A kerf calculator tells you exactly how many finished pieces you can cut from a single length of board, how much material the blade will consume as dust, what the off-cut remainder will be, and how many boards you need to buy for your whole project. Whether you are building furniture, laying decking, cutting aluminium extrusions or preparing a cabinet cut list, running these numbers before you start prevents the frustration of running short mid-project.

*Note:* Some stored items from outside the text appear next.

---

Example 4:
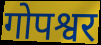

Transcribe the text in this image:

गोपश्वर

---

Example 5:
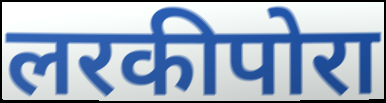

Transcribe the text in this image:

लरकीपोरा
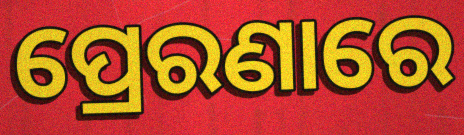
ପ୍ରେରଣାରେ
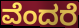
ವೆಂದರೆ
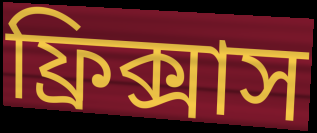
ফ্রিক্সাস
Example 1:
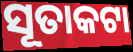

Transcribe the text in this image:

ସୂତାକଟା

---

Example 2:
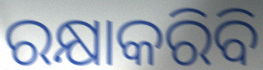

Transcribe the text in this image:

ରକ୍ଷାକରିବି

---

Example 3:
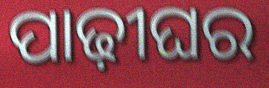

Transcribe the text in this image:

ପାଢ଼ୀଘର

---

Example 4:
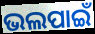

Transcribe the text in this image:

ଭଲପାଇଁ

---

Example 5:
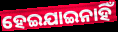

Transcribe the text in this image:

ହେଇଯାଇନାହିଁ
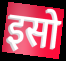
इसो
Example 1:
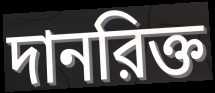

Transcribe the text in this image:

দানরিক্ত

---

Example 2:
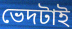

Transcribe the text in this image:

ভেদটাই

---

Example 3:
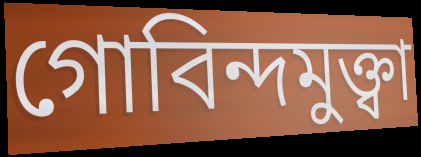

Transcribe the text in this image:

গোবিন্দমুক্ত্বা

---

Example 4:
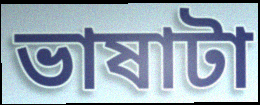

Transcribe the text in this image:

ভাষাটা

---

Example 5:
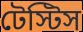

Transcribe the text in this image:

টেস্টিস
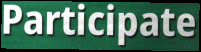
Participate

What is kerf and why does it matter?
Every saw blade has a physical thickness. As it passes through timber, metal or sheet material it grinds away a thin strip equal to the kerf width — typically 1–4 mm for woodworking saws. That material becomes sawdust and is gone. On any single cut the loss seems negligible, but on a project with many identical pieces it adds up fast.
Consider twenty 400 mm cabinet shelves from a 2,400 mm board with a 3.2 mm blade. The 19 internal cuts consume 60.8 mm — more than a full extra shelf’s worth of waste. Miss that in your shopping list and you will be one board short on delivery day.
How the calculator works
The tool applies the standard kerf-accounting formula to find the maximum number of pieces n that fit on one board of length L, given piece length p and kerf width k:
n = floor( (L + k) / (p + k) )
The logic behind the formula: each piece “slot” on the board is (p + k) wide because the blade must pass after every cut — except the very last piece, which needs no trailing kerf. Adding one virtual kerf to the board length makes all slots symmetric, so a single floor-division gives the answer in one step.

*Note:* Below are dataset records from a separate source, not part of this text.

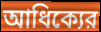
আধিক্যের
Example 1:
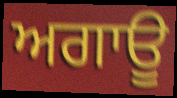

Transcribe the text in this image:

ਅਗਾਊ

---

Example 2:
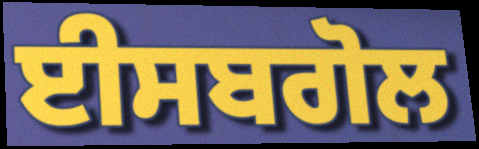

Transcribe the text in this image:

The total kerf loss per board is then (n − 1) × k (one fewer cut than pieces), and the off-cut remainder is L − n × p − (n − 1) × k.
To find the number of boards needed for a whole project, the calculator simply divides the total quantity by pieces-per-board and rounds up.
Worked example
You are building a bookcase and need 14 shelves each 380 mm deep. Your timber comes in 2,400 mm lengths. Your circular saw blade has a kerf of 3.2 mm.

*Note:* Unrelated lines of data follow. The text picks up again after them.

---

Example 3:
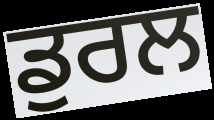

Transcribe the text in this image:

ਡੁਰਲ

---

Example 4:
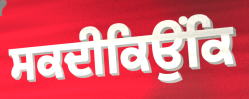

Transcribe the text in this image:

ਸਕਦੀਕਿਉਂਕਿ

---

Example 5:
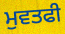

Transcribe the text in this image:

ਮੁਵਤਫੀ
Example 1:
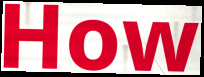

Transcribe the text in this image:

How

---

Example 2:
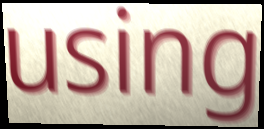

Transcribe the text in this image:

using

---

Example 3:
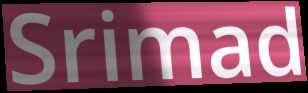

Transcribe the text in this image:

Srimad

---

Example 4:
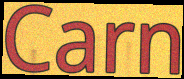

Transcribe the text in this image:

Carn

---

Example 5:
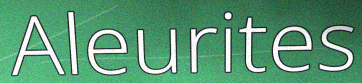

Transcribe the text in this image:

Aleurites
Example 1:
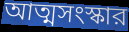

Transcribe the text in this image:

আত্মসংস্কার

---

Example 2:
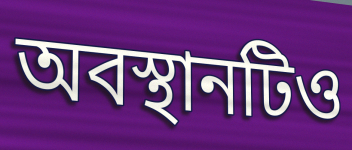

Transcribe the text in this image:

অবস্থানটিও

- Pieces per board: floor( (2400 + 3.2) / (380 + 3.2) ) = floor( 2403.2 / 383.2 ) = floor( 6.27 ) = 6 shelves
- Total kerf loss per board: (6 − 1) × 3.2 = 16 mm
- Off-cut: 2400 − 6 × 380 − 5 × 3.2 = 2400 − 2280 − 16 = 104 mm
- Boards needed for 14 shelves: ceil( 14 / 6 ) = 3 boards
- Total kerf loss across 3 boards: 3 × 16 = 48 mm
Without accounting for kerf you might have guessed floor(2400 / 380) = 6 per board anyway, but the benefit of the tool compounds when piece or kerf dimensions are less tidy, or when you are nesting multiple different lengths from the same stock.
| Board (mm) | Piece (mm) | Kerf (mm) | Pieces | Off-cut (mm) |
|---|---|---|---|---|
| 2400 | 400 | 3.2 | 5 | 387.2 |
| 2400 | 380 | 3.2 | 6 | 104 |
| 2400 | 300 | 3.2 | 7 | 280.8 |
| 3000 | 500 | 2.4 | 5 | 490.4 |
| 96 in | 18 in | 0.125 in | 5 | 5.5 in |
Formula note
The formula n = floor((L + k) / (p + k)) is equivalent to asking: if the board were extended by exactly one kerf, how many (piece + kerf) slots would fit? That extension is then removed mathematically by the floor, yielding the correct count without a loop. For non-uniform cut lists (different piece lengths), the greedy first-fit algorithm is more appropriate, but for identical pieces this closed-form solution is exact and fast.